The movie finally came on like The Creature from the Black Lagoon stepping out of the depths-- with a lurking stumble akin to Stephen Sommers upon spotting a box of Krispy Kremes and a new CGI team.

Here's the rundown: the bad guys shoot lazer beams that are basically the Tesla Gun and fly on hovercrafts that are basically the Nebuchadnezzar. The good guys are cardboard cut-outs and I don't mean they lack character development, and they wear super armor which has the singular purpose of making them easier to CGI. The movie rips off every single action movie trope since 1970. Star Wars trench run? Check. Top Gun flip fight? Check. Sword fight over an "energy pit?" Check! Gratuitous mid-scene flashbacks to film-tinted people giving inspirational speeches from the long long ago time? If you're doubting at this point, you better not see this movie.

Did I mention that one of the main fights in this movie is a race to prevent terrorists from blowing up the Eiffel Tower with a beeping silver case and a rocket launcher? Do I need to mention that this sequence is lifted from Team America World Police, almost shot for shot? Team America was a brilliant, hyperbolic parody of the super secret military movie. G.I. Joe stumbles along as if it were some sort of retarded child who didn't get the joke, taking the exact same scene and working through it with a straight face and a million dollar SPFX crew.

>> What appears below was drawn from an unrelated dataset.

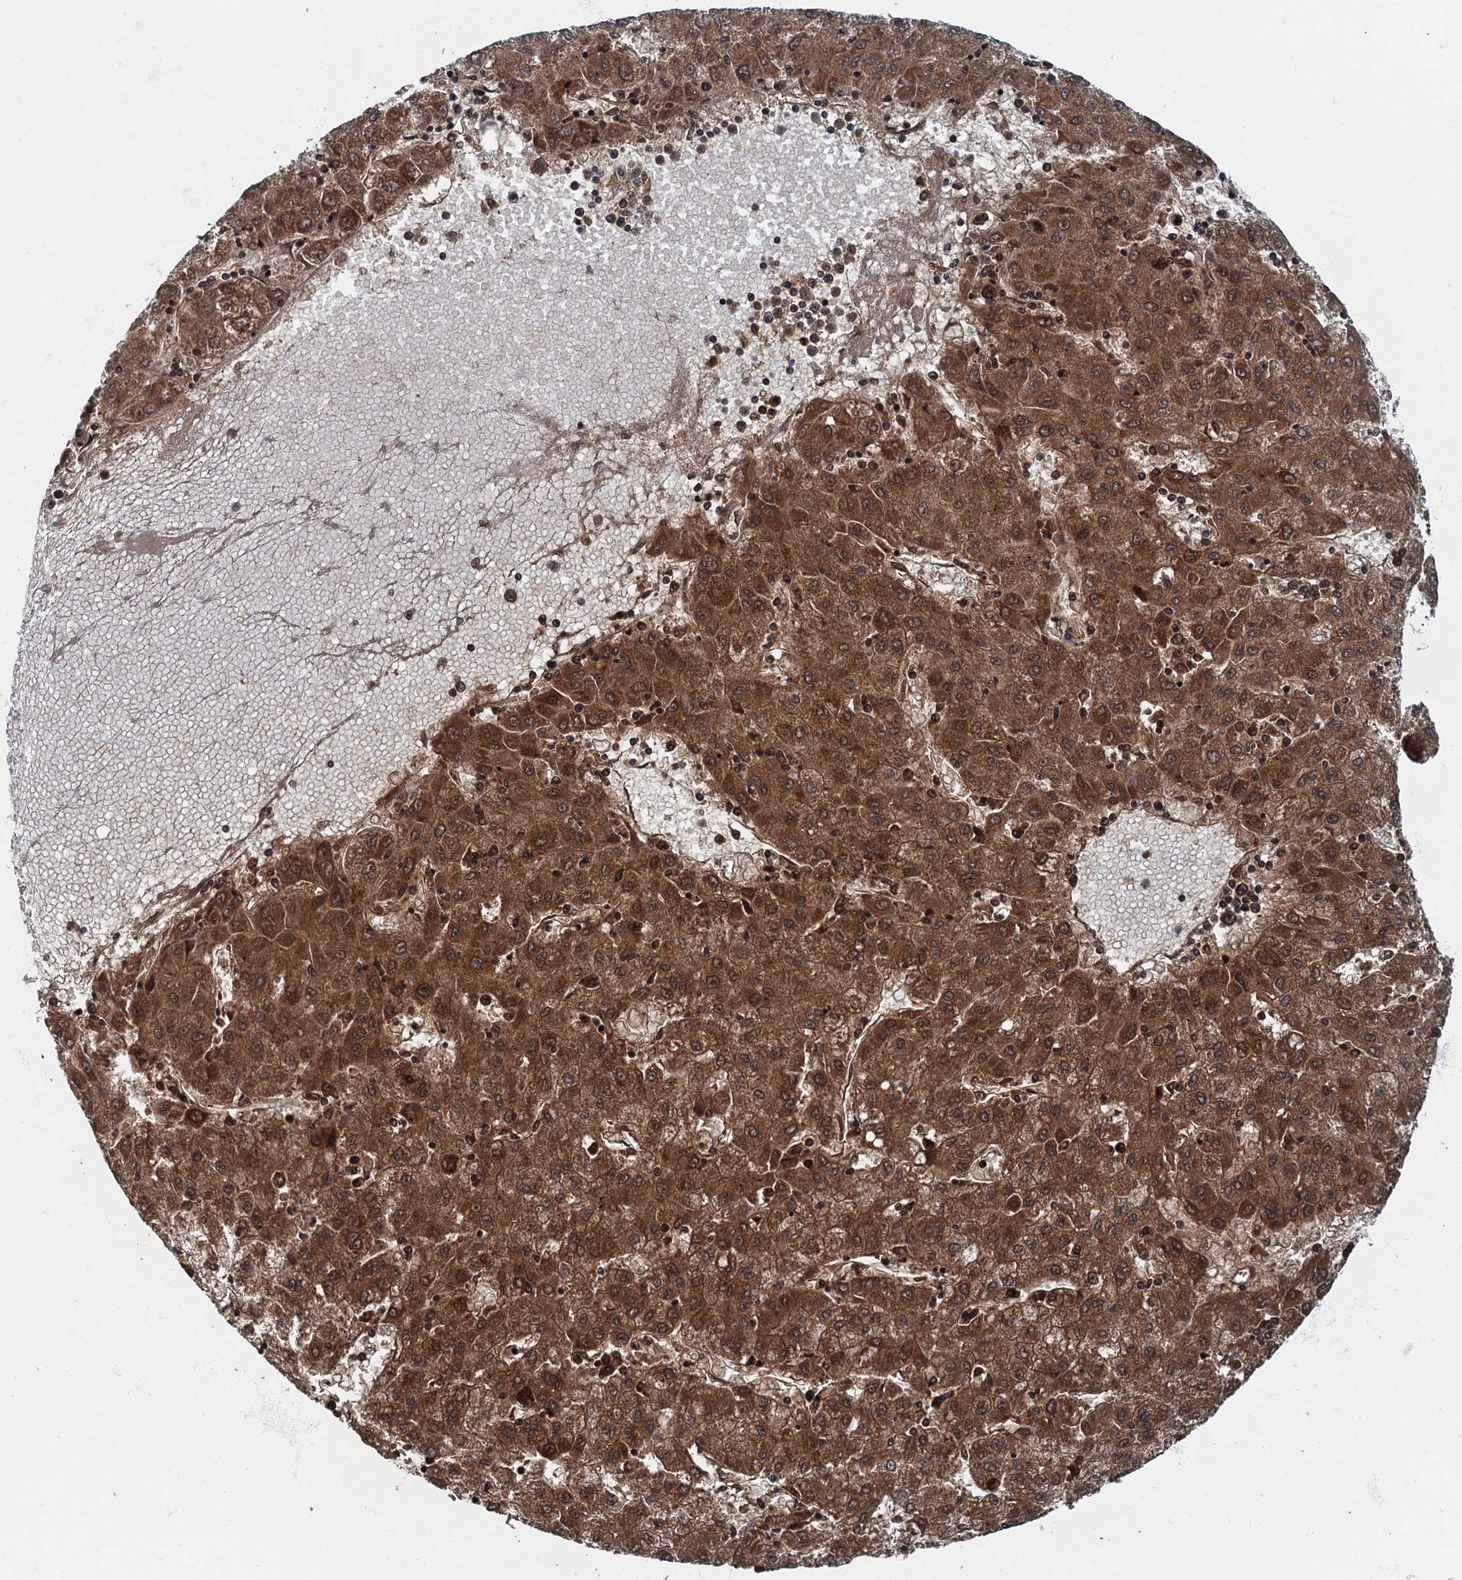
{"staining": {"intensity": "strong", "quantity": ">75%", "location": "cytoplasmic/membranous"}, "tissue": "liver cancer", "cell_type": "Tumor cells", "image_type": "cancer", "snomed": [{"axis": "morphology", "description": "Carcinoma, Hepatocellular, NOS"}, {"axis": "topography", "description": "Liver"}], "caption": "Hepatocellular carcinoma (liver) stained with immunohistochemistry (IHC) displays strong cytoplasmic/membranous positivity in about >75% of tumor cells.", "gene": "SLC11A2", "patient": {"sex": "male", "age": 72}}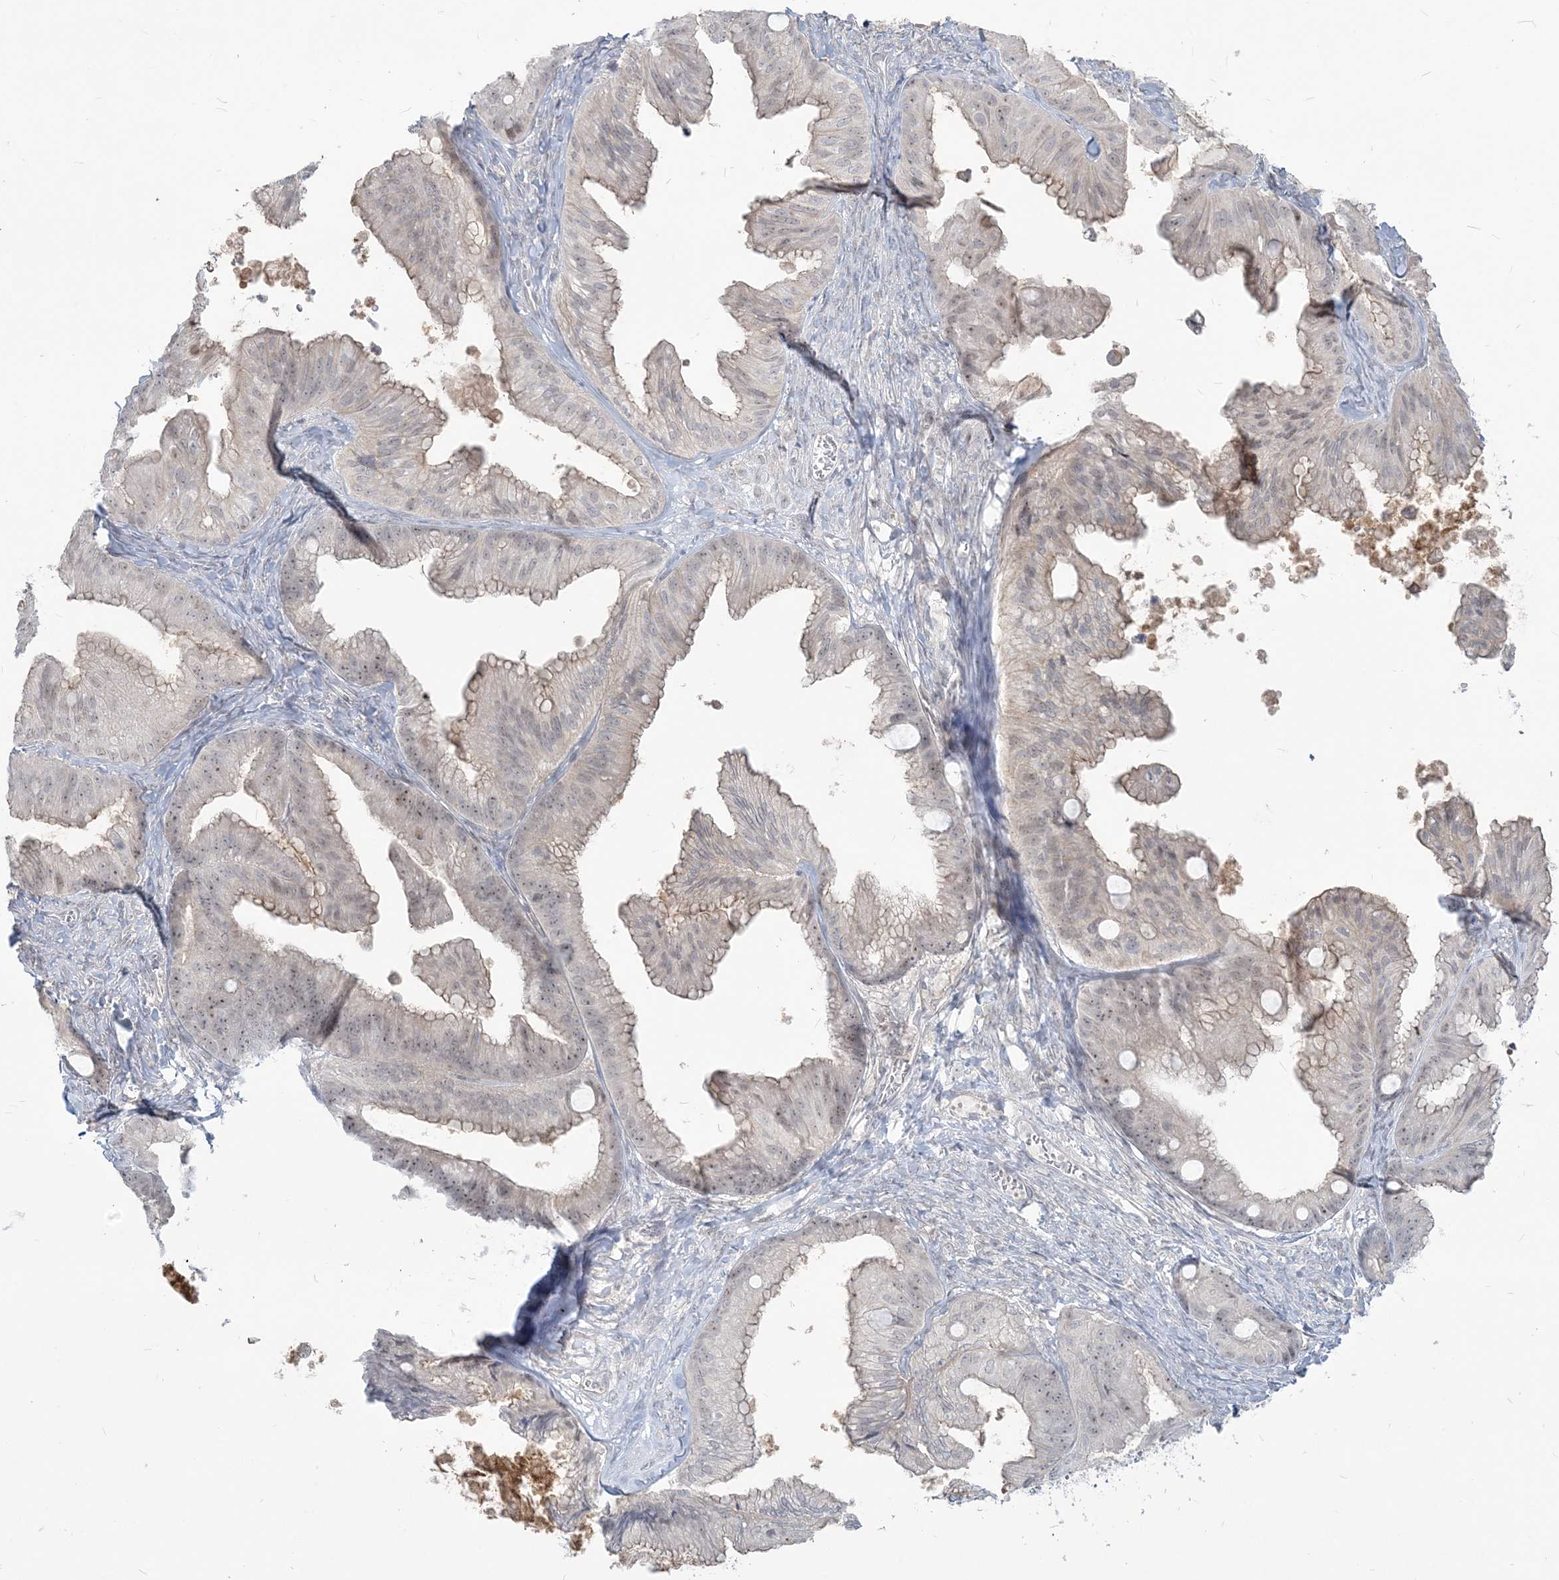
{"staining": {"intensity": "weak", "quantity": "25%-75%", "location": "nuclear"}, "tissue": "ovarian cancer", "cell_type": "Tumor cells", "image_type": "cancer", "snomed": [{"axis": "morphology", "description": "Cystadenocarcinoma, mucinous, NOS"}, {"axis": "topography", "description": "Ovary"}], "caption": "Immunohistochemical staining of human ovarian cancer (mucinous cystadenocarcinoma) exhibits weak nuclear protein positivity in approximately 25%-75% of tumor cells.", "gene": "SDAD1", "patient": {"sex": "female", "age": 71}}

The rest of the film is a pure, straight shot of filmic ineptitude. There is a subplot about Snake Eyes, the team's resident ninja with no personality, whose backstory pads the movie for a full five minutes. Why should we care? I don't know. How about the final battle at the secret base under ten stories of ice in Antarctica? Well, let me give you this gem of dialogue: "It's the perfect place to build a base! Nobody will look for it there and it's easily defensible." A base. In Antarctica. *Facepalm.* One of the Wayans is in this movie too, to the annoyance of everyone. The credits came like merciful angels.

We stumbled out of the theater like damaged men, hanging off each other's shoulders with the cold dead eyes of combat vets who had seen things men had never been meant to see. The horror, the CGI'd horror!

This movie sucked, and I mean bad. This movie is challenging even for the advanced movie mocker. Before you brave a screening, have some Dramamine on hand because this one is a stinker.